With a $750,000 non-repayable loan through the federal government’s Atlantic Canada Opportunities Agency (ACOA) announced on Wednesday, the Halifax-based not-for-profit corporation hopes to develop more partnerships and increase the level of private funding.

“We want to ensure that there is an investment of at least $18 million of new R&D into the region,” says president and CEO Dr. Steve Armstrong.

“We want to ensure that companies are putting in a significant piece of that money and with that should come about 170 person years of employment in the region in the next three years.”

Historically, companies have relied on government exclusively to help fund R&D projects. Ten years ago, Armstrong says, just four per cent came courtesy of the private sector. Over the last three years that number has increased to 22 and the goal is to increase it to 25 per cent over the next three years.

“I think (companies are) becoming a little more risk-tolerant and some of the tools we bring to the table help de-risk their R&D decisions and that’s made a huge shift.

“If they have a vested interest in the project and cash on the table, then they get to drive the bus and the agenda, and we think that makes a lot of sense.”

The funds will allow Genome Atlantic to connect with different companies in seven sectors throughout Atlantic Canada and, in turn, connect those firms with academic expertise, which will help them develop competitive proposals to government to flesh out their funding.

The industry sectors being targeted are agriculture, aquaculture and fisheries, energy, environmental, forestry, human health and mining.

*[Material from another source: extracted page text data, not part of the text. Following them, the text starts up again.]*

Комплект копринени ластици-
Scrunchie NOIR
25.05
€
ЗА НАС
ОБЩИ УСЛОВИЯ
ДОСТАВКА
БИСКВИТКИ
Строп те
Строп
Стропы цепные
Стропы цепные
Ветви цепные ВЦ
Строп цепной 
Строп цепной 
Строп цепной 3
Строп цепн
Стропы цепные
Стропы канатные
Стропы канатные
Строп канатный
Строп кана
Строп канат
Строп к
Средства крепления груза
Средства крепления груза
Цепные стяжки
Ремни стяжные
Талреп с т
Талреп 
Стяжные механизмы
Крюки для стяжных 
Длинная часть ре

“The funding space is getting increasingly difficult. Therefore groups like ours need to help the companies and the teams to submit a really polished, credible, competitive product to bring more national and regional funds to fruition here in Atlantic Canada,” says Armstrong.

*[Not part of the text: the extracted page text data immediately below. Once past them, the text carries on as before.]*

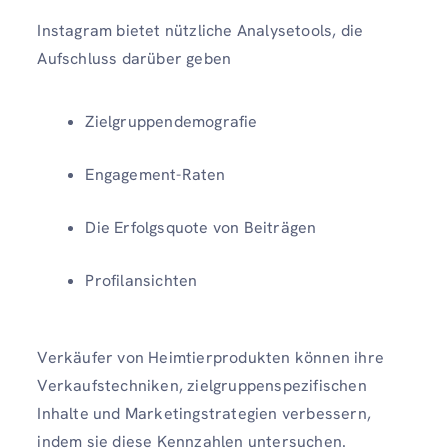
Instagram bietet nützliche Analysetools, die
Aufschluss darüber geben
Zielgruppendemografie
Engagement-Raten
Die Erfolgsquote von Beiträgen
Profilansichten
Verkäufer von Heimtierprodukten können ihre
Verkaufstechniken, zielgruppenspezifischen
Inhalte und Marketingstrategien verbessern,
indem sie diese Kennzahlen untersuchen.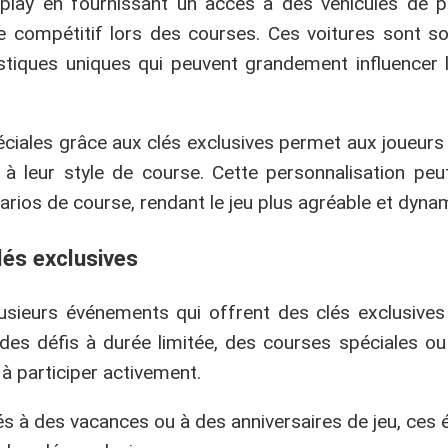
play en fournissant un accès à des véhicules de p
 compétitif lors des courses. Ces voitures sont s
istiques uniques qui peuvent grandement influencer 
éciales grâce aux clés exclusives permet aux joueurs
 à leur style de course. Cette personnalisation pe
rios de course, rendant le jeu plus agréable et dyna
lés exclusives
usieurs événements qui offrent des clés exclusive
es défis à durée limitée, des courses spéciales o
à participer activement.
és à des vacances ou à des anniversaires de jeu, ce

Genome Atlantic currently has 21 funded, active projects in the region. In Newfoundland in particular, genomics research is being used to understand corrosion in the oil and gas sector, to explore ways of enhancing gold recovery in mining operations, and in the burgeoning salmon aquaculture industry, where Amstrong says they are working with major producers, “trying to develop brood stock that will thrive in our waters, that can adapt to climate change, that are resistant to disease, so those companies can produce a product in a more competitive way.”